Einen eigenen Abschnitt widmet Rebitsch dem "Netzwerk", das der Generalleutnant sich nutzbar zu machen verstand (299-318). Die erste Stelle unter seinen Fürsprechern nahmen anscheinend der Hofkriegsratspräsident Schlick und der Reichsvizekanzler Kurz ein. Neben Gönnern und Vertrauten am Kaiserhof sucht Rebitsch auch die Gegner des Generalleutnants ausfindig zu machen. Außer dem ebenfalls militärisch erfolglosen Erzherzog Leopold Wilhelm und dem Diplomaten Auersperg kann er allerdings niemanden nennen, der sich offen gegen Gallas ausgesprochen hätte (314 f.). Eine detaillierte Analyse der Entscheidungsfindungsprozesse am kaiserlichen Hof müsste hier weitere Ergebnisse erbringen.
Die gute Lesbarkeit des Bandes, der durch ein Personenregister erschlossen und mit acht Abbildungen ausgestattet ist, wird durch Redundanzen und Flüchtigkeitsfehler beeinträchtigt. [1] Insgesamt aber hat Rebitsch einen weiterführenden, guten Beitrag zur Biographie des Generalleutnants Gallas sowie zum unzureichend erforschten letzten Drittel des Dreißigjährigen Krieges vorgelegt.
Anmerkung:
[1] Falsch geschrieben ist beispielsweise das häufig vorkommende "konjugieren" (statt: konjungieren) (174, 175 und öfter), das in der Liste der Worterläuterungen (416-419) fehlt.
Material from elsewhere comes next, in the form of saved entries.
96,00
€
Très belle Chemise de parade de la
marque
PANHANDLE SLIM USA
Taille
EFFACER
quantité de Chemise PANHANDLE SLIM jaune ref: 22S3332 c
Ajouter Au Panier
Verschrieben sind "Expetitionsstreitmacht" (50), "Expetitionskorps" (51), "ius amorum" (124); die Reihe ließe sich fortsetzen. Gelegentlich finden sich Stilblüten wie: "Torstensson biss sich an der mährischen Hauptstadt die Zähne aus." (324). Ein sachlicher Fehler hat sich durch die Verwechslung Kurfürst Friedrich Wilhelms von Brandenburg mit Herzog Friedrich Wilhelm II. von Sachsen-Altenburg eingeschlichen (287): Nicht Kurbrandenburg, sondern Sachsen-Altenburg leistete Gallas im Jahre 1644 vor Bernburg keine Hilfe.